[Data shown]

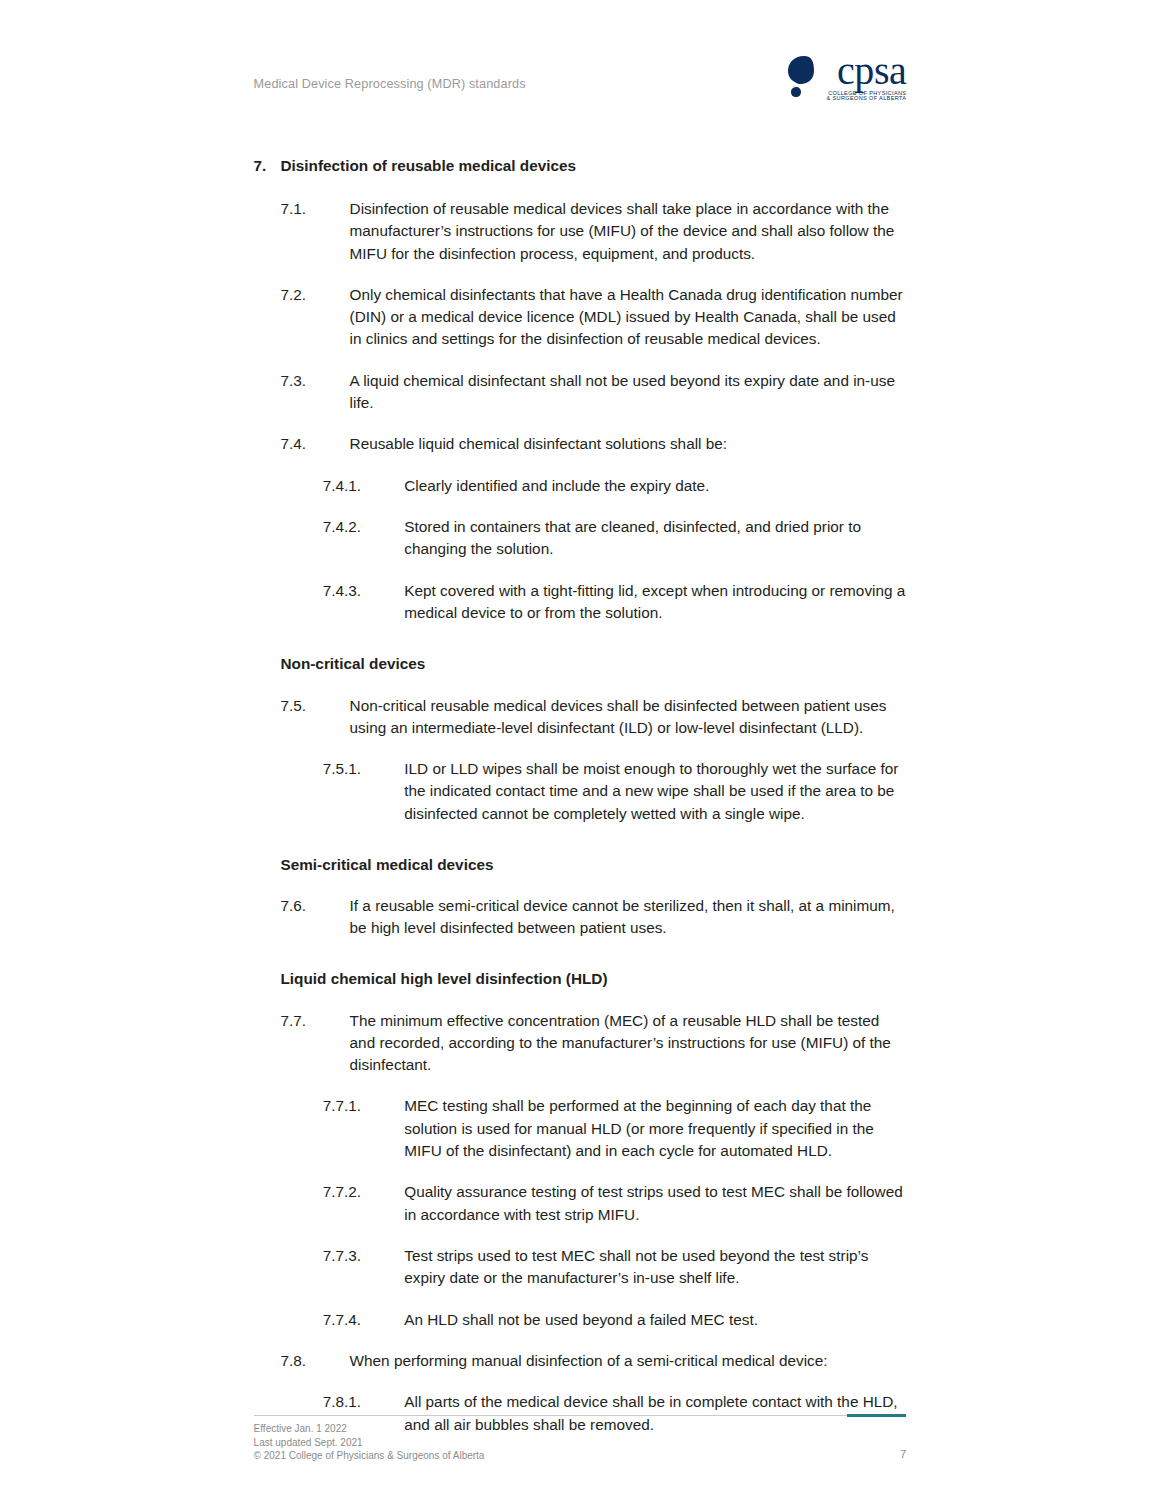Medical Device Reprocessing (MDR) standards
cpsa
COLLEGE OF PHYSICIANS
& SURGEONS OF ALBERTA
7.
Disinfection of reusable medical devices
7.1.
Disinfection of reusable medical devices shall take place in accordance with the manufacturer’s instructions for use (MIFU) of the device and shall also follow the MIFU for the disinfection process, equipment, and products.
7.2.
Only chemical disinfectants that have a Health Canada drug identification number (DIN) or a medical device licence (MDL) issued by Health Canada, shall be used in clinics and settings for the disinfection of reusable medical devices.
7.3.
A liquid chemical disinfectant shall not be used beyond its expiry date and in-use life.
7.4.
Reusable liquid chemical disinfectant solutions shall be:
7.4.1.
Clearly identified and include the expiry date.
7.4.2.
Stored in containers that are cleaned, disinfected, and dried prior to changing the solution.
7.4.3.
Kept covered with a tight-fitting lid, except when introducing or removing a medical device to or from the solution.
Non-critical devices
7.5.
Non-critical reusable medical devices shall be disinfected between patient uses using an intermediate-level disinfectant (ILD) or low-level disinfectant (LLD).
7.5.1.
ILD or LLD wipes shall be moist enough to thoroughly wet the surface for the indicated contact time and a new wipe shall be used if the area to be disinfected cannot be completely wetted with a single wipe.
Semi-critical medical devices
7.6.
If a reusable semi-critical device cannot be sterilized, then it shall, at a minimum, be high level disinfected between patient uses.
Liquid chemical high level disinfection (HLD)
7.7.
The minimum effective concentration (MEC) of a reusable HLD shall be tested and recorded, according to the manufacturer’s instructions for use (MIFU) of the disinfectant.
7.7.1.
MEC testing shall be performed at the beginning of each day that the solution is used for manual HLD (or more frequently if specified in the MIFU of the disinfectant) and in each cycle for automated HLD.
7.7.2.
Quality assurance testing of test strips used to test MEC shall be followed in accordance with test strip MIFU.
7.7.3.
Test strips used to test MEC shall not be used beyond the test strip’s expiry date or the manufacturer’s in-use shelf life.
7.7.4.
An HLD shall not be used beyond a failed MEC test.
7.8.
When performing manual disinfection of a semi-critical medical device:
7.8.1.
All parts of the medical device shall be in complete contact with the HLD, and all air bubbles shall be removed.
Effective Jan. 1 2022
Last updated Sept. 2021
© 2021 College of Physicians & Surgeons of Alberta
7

[/Data shown]
[Data shown]

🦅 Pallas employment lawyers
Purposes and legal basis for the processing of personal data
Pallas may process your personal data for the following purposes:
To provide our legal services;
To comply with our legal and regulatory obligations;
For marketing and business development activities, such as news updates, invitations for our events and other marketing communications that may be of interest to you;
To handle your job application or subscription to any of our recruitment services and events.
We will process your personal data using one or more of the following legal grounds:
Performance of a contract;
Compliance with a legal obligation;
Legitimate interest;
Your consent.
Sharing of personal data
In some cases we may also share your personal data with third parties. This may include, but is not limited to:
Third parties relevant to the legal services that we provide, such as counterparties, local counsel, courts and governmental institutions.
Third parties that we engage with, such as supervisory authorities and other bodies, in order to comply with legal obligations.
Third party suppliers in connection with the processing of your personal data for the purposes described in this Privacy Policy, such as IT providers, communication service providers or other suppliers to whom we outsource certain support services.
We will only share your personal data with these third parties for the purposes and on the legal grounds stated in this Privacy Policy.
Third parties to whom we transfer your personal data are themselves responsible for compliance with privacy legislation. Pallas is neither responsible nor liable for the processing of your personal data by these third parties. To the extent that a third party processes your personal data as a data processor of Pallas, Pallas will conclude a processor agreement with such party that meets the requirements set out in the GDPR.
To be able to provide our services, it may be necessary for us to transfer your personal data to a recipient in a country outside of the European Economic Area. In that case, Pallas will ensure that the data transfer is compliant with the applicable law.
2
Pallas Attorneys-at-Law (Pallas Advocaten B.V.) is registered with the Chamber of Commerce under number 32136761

[/Data shown]
[Data shown]

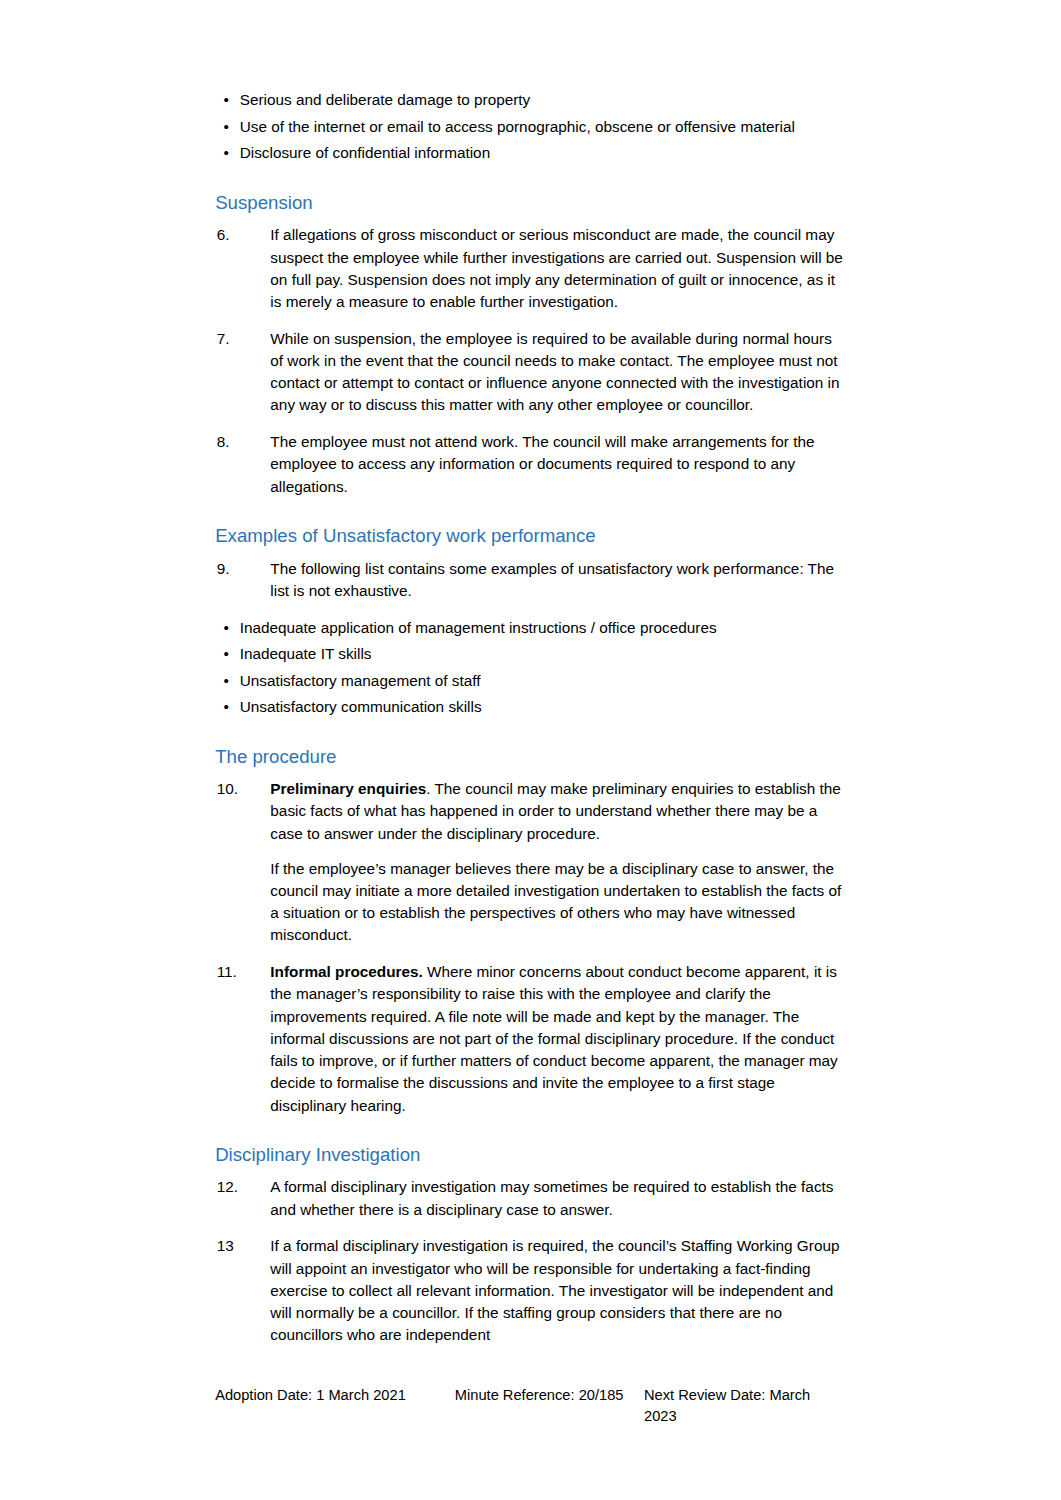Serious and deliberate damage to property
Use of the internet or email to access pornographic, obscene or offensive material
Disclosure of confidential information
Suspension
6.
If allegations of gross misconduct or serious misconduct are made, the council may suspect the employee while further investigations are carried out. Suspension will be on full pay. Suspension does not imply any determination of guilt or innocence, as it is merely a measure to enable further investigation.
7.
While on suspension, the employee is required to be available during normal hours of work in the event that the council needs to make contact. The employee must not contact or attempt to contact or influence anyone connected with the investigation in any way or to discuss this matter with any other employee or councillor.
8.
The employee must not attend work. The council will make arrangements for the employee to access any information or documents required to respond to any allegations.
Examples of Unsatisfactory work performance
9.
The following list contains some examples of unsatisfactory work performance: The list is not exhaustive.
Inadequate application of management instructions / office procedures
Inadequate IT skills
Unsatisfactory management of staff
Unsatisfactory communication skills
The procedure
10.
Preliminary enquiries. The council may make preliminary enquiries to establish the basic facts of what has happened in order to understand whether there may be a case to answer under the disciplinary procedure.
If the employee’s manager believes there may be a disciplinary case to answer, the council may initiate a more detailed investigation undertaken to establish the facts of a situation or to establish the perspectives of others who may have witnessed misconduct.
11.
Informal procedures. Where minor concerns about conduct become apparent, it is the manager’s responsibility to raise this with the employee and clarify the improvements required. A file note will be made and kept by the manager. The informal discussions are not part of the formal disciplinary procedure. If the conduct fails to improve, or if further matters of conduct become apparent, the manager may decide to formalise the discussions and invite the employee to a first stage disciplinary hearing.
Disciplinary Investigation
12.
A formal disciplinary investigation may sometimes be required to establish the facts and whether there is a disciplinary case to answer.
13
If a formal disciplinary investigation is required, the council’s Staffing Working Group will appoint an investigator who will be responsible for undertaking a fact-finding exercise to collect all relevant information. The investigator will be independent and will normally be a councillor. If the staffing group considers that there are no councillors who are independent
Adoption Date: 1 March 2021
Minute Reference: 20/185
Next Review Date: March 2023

[/Data shown]

• Work order
Filter the records above for "beyond" and copy every matching line.

• Expected answer
A liquid chemical disinfectant shall not be used beyond its expiry date and in-use life.
Test strips used to test MEC shall not be used beyond the test strip’s expiry date or the manufacturer’s in-use shelf life.
An HLD shall not be used beyond a failed MEC test.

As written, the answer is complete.